Kelly and the other sisters were not medical professionals, so they couldn’t treat the disease, but they could teach people how to prevent it. That was especially important in the villages around Voinjama, in the rural north part of the country.

With an education network already in place, the sisters just switched from teaching people how to read to how to prevent the spread of Ebola.

“We’re using the same team throughout the whole county,” Kelly said, and that team has since expanded its reach as the crisis demanded.

With Ebola, they quickly learned, education can be the difference between life and death.

“In the initial stages, many people died because they only went to the clinic at the last minute, so the treatment came too late. So we had to educate them to go right away, to seek help as soon as they’re sick,” Kelly said. “We also had to teach them that Ebola is real – some people thought that it was just made up or that it was some kind of money-making scheme.”
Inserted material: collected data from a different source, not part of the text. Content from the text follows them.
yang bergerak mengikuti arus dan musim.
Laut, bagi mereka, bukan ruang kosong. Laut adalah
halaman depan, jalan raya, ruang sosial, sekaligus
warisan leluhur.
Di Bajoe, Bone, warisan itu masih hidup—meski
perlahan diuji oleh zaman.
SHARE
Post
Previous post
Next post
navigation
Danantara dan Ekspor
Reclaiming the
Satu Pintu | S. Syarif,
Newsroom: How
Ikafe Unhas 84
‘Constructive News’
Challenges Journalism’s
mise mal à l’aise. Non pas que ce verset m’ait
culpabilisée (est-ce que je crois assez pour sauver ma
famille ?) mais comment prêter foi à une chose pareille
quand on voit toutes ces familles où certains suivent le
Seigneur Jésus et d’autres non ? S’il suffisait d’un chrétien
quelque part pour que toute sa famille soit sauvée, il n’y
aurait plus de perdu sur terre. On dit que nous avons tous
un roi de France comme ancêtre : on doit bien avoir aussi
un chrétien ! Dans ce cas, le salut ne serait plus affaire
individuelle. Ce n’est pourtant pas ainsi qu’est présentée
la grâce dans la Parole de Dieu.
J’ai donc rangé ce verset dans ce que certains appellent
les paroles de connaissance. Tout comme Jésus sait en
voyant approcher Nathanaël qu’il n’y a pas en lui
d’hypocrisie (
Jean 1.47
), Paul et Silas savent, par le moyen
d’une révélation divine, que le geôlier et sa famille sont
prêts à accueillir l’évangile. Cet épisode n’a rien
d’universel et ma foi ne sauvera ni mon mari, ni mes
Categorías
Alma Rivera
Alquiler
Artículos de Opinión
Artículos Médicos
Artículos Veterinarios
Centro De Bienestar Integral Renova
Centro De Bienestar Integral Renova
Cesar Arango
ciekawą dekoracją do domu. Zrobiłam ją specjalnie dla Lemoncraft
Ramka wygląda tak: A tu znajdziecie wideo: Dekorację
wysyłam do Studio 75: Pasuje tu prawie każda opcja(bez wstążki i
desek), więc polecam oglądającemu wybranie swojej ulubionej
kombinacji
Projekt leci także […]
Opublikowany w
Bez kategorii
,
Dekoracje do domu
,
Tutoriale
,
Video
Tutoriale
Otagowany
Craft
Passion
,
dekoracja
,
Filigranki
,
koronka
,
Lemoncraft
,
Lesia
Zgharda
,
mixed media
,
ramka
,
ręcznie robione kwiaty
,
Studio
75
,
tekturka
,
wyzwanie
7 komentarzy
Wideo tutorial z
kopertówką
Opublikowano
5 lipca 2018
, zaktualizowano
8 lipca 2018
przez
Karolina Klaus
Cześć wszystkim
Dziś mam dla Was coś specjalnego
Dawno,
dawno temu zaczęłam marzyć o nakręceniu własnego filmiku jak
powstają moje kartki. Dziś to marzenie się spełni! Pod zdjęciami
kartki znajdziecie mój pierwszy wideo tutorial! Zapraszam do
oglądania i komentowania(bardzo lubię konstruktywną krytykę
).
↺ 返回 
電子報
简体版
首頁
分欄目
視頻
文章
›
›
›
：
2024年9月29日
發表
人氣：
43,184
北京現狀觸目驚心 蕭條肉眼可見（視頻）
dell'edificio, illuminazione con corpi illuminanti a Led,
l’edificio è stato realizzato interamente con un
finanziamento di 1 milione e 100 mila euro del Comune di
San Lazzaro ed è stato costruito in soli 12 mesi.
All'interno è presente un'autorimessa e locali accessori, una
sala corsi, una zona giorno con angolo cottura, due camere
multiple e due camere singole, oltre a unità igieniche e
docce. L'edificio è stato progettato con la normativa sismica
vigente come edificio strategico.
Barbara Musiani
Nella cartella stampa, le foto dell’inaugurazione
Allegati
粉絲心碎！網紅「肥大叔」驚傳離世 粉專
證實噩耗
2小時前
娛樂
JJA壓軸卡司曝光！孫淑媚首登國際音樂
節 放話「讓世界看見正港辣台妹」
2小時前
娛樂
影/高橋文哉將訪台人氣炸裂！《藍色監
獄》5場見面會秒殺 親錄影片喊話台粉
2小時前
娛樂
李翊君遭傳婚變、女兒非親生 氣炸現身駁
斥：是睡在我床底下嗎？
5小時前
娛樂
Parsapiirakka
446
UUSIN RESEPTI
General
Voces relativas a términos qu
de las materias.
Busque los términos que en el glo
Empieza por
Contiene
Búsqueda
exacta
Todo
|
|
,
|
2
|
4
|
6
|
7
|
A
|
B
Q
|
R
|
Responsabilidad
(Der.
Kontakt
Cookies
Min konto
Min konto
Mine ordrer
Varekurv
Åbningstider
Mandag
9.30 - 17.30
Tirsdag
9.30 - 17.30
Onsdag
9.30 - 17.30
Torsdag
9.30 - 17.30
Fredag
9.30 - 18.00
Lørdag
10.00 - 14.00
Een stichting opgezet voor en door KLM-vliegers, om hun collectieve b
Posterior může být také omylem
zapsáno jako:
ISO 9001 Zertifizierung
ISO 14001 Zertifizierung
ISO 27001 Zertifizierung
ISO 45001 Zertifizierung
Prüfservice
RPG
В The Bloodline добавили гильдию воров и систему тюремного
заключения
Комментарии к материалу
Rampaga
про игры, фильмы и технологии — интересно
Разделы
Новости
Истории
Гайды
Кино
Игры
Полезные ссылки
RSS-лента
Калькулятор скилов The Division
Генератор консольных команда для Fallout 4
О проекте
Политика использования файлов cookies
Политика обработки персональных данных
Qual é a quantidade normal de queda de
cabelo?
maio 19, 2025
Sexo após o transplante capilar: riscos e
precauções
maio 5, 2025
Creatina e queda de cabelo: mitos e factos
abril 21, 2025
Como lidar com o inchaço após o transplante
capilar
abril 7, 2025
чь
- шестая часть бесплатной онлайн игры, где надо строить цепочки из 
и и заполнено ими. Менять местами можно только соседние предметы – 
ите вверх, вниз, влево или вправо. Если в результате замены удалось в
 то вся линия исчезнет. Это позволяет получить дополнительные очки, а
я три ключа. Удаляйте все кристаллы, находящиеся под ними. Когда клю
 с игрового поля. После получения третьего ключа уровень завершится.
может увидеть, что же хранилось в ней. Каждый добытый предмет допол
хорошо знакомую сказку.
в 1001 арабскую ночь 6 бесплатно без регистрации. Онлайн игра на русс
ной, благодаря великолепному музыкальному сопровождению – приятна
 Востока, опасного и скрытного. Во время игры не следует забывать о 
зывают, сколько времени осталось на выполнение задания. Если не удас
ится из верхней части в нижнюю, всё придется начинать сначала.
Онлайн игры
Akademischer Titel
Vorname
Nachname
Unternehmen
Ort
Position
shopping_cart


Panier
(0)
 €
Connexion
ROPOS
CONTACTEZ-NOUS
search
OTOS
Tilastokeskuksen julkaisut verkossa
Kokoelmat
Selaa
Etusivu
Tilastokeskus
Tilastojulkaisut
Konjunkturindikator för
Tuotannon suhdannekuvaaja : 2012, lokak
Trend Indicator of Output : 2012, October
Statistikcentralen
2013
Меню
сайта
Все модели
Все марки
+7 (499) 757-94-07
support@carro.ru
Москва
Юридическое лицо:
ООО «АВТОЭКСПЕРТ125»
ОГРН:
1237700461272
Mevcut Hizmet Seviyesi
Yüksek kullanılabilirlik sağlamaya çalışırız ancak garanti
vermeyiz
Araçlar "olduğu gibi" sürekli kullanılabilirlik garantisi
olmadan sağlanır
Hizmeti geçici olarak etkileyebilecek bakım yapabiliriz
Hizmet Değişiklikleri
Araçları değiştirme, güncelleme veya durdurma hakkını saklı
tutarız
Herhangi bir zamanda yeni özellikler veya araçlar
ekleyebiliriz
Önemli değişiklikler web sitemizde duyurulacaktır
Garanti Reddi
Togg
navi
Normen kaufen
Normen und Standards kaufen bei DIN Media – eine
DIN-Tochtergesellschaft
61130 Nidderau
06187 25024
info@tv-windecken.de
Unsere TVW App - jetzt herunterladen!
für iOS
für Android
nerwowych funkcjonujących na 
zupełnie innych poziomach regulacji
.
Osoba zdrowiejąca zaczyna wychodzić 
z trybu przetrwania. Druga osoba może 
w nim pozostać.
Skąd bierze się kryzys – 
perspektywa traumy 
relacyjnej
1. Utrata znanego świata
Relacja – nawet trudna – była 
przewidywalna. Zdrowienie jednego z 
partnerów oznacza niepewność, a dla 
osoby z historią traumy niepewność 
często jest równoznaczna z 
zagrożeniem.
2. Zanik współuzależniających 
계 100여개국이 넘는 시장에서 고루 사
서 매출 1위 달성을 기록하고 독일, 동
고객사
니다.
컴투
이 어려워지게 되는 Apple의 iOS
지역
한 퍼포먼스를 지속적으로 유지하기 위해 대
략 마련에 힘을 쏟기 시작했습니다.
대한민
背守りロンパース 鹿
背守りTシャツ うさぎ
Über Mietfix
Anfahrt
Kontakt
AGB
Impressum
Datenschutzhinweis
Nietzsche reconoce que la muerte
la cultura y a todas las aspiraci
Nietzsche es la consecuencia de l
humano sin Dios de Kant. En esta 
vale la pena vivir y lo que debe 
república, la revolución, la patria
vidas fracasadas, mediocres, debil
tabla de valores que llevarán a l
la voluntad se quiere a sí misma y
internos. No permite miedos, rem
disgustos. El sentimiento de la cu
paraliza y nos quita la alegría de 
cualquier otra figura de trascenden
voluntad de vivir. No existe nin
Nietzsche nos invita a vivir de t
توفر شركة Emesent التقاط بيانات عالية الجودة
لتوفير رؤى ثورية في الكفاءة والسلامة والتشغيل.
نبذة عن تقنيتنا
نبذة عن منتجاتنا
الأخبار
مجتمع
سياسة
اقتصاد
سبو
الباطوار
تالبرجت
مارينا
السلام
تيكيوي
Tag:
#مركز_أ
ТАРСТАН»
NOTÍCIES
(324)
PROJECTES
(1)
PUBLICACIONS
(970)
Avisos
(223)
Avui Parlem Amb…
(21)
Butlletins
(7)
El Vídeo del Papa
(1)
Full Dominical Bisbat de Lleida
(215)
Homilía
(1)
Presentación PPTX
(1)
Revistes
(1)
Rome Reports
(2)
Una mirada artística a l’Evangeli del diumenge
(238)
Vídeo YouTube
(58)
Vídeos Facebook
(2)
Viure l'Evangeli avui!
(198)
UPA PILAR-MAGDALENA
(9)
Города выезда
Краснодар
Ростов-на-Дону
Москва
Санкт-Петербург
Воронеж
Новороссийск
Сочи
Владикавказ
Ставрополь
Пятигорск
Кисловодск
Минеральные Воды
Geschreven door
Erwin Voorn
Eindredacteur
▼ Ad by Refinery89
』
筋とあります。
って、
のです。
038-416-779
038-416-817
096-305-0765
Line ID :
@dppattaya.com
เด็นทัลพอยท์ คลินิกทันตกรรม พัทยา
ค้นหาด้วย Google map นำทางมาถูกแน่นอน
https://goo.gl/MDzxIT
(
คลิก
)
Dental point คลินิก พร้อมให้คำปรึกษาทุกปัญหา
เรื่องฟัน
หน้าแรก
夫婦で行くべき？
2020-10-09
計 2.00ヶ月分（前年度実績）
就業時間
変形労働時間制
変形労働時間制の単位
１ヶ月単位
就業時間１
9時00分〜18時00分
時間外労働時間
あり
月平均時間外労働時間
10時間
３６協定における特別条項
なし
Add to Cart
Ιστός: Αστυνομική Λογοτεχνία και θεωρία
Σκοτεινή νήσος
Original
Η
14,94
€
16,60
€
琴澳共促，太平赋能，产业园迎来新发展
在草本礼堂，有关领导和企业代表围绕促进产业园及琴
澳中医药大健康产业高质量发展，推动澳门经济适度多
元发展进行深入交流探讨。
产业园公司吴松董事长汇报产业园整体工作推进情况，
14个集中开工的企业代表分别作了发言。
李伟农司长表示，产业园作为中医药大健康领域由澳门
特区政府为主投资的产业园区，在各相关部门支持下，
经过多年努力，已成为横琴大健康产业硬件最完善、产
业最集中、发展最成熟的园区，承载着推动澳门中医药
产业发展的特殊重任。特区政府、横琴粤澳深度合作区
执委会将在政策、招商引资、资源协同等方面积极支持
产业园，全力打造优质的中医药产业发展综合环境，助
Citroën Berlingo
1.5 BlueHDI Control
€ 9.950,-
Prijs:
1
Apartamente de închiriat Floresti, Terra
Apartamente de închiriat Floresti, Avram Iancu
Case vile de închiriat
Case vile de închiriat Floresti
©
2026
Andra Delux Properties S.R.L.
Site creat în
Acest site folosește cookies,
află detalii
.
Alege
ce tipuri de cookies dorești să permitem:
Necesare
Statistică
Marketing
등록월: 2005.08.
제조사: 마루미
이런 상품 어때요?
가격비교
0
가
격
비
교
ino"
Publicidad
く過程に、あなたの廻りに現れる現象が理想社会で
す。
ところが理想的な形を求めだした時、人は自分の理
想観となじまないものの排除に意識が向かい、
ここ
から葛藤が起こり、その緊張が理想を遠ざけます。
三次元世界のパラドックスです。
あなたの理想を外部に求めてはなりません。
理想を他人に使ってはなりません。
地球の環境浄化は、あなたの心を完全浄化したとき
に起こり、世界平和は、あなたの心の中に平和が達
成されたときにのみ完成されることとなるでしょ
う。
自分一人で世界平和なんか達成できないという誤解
The sisters also had to teach people that the traditional burial methods could be deadly: The local custom is for family members to wash the body, and extended family comes from all over to take part in the rituals – and at the time when the virus is most dangerous.

“In one village near us, 165 people died, largely due to burials,” Kelly said. “In their traditional beliefs, they have something called ‘bad signs,’ so if you’re sick, it’s because someone put a bad sign on you. And with Ebola, many people believed that’s what happened. Then they died and all the rituals began, and before you knew it, it had spread everywhere.”

Then panic set in, as people didn’t know what to do or where to turn.

“In one case, instead of calling a treatment center, they took the sick person to Guinea, where they infected others. Then they brought them back and spread it further, and then died,” Kelly said. “In some cases, whole families were wiped out.”

Information was key.

“Not being able to bury their loved ones in the traditional way and to have to call emergency workers in all this gear to come get the body, it terrified them,” Kelly said. “But once they’re educated, those fears subside.”

They also had to educate them on simple things that not only help to fight the spread of Ebola, but other illnesses, as well – which became critical as the little bit of health care infrastructure that existed collapsed under the Ebola explosion.

Kelly said West Africa cannot be forgotten.

“The thing I most want people to know is this is a tragedy that can strike anywhere, but it struck the most vulnerable part of the world. We in the international community must put our best foot forward and let the people of West Africa know they matter to us,” she said. “Keep all of us and all of West Africa in your prayers – it is as important as all the financial contributions.”

[Dan Stockman is national correspondent for Global Sisters Report.]